I'm having trouble with the following proof:
Suppose $\mathcal{R}$ is a partial order on A, $B_1 \subseteq A$, $B_2 \subseteq A$, $\sup(B_1)=x_1$ and $\sup(B_2)=x_2$. Prove that if $B_1 \subseteq B_2$, then $x_1 \mathcal{R}x_2$.
This result seems obvious, but everything I have tried thus far has lead to dead ends. One idea I had is to define $U_1$ as the set of all upper bounds of $B_1$ and and $U_2$ as the set of all upper bounds of $B_2$ and try to show that $U_2 \subseteq U_1$ (this seems to be the case, but I can't find a way to prove this either). Then I could conclude that $x_2 \in U_1$ use the fact that since $\sup(B_1) = x_1$, $\inf(U_1) = x_1$, to conclude $x_1 \mathcal{R} x_2$.
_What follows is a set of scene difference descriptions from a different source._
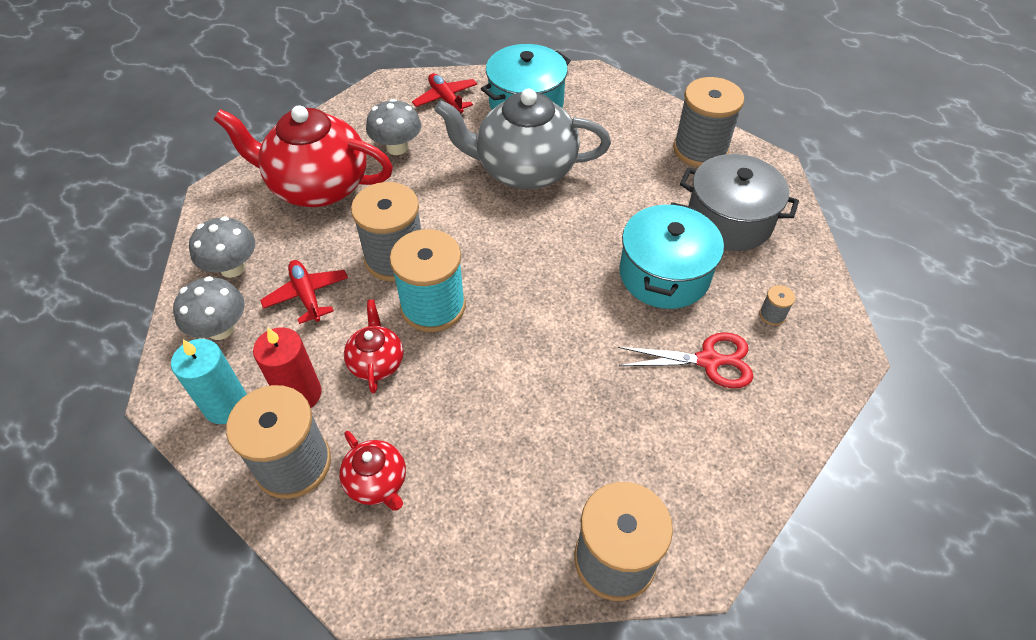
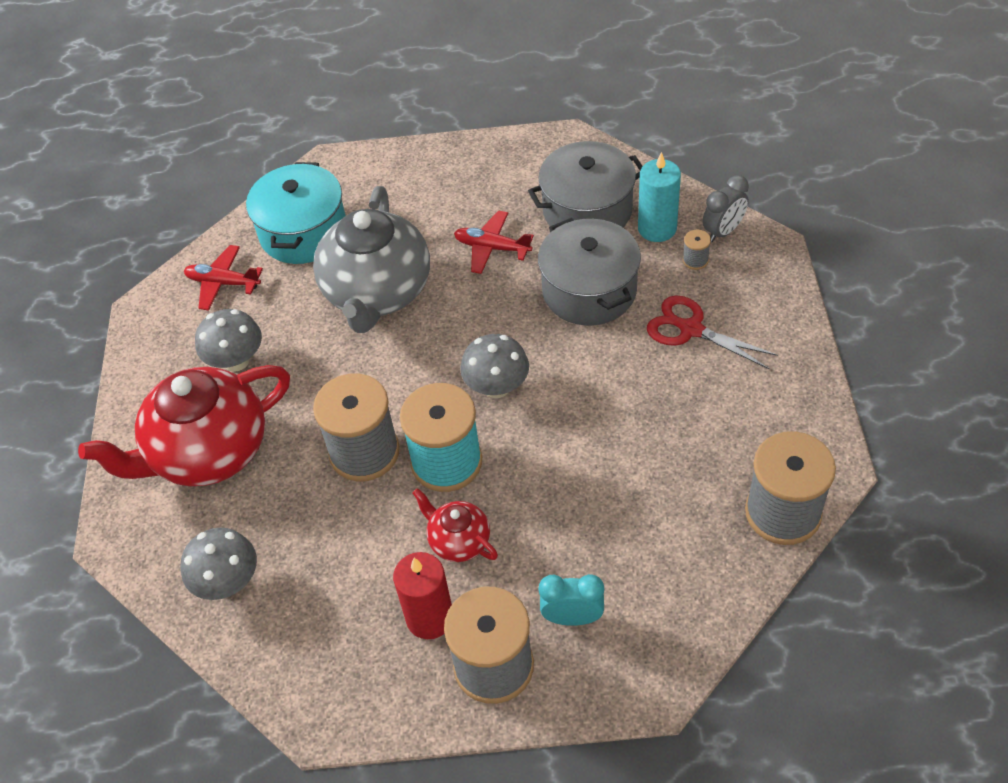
camera: 40 degrees left, 0 degrees up
turquoise candle [171,339,247,424] -> turquoise candle moved to [638,152,681,242]
grey mushroom [173,276,244,340] -> grey mushroom moved to [460,334,529,398]
red plane [260,260,348,324] -> red plane moved to [454,210,534,274]
red teapot [339,431,406,511] -> turquoise clock [539,574,604,626]
grey teapot [434,89,611,189] -> grey teapot turned 45 degrees counterclockwise [313,186,430,333]
red scissors [618,332,754,388] -> red scissors turned 105 degrees counterclockwise [647,296,778,369]
turquoise pot [620,202,724,309] -> grey pot [538,218,641,325]
grey spool [673,77,745,167] -> none
none -> grey clock [703,175,749,242]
I'm thinking there is a simpler way to go about proving this, but I can't find it. Any help would be appreciated!
Your approach works fine.
If $x\in U_2$, then by definition $b\mathcal{R}x$ for all $b\in B_2$. Let $b\in B_1$ be arbitrary; then $b\in B_2$, so $b\mathcal{R}x$, and since $b\in B_1$ was arbitrary, $x\in U_1$. Thus, $U_2\subseteq U_1$, and you have the rest of the argument.
You can, however, argue a little more directly that if $b\in B_1$, then $b\in B_2$, so $b\mathcal{R}x_2$. Thus, $x_2$ is an upper bound for $B_1$, and hence $x_1\mathcal{R}x_2$. It’s essentially the same argument, of course, but getting more directly to the point.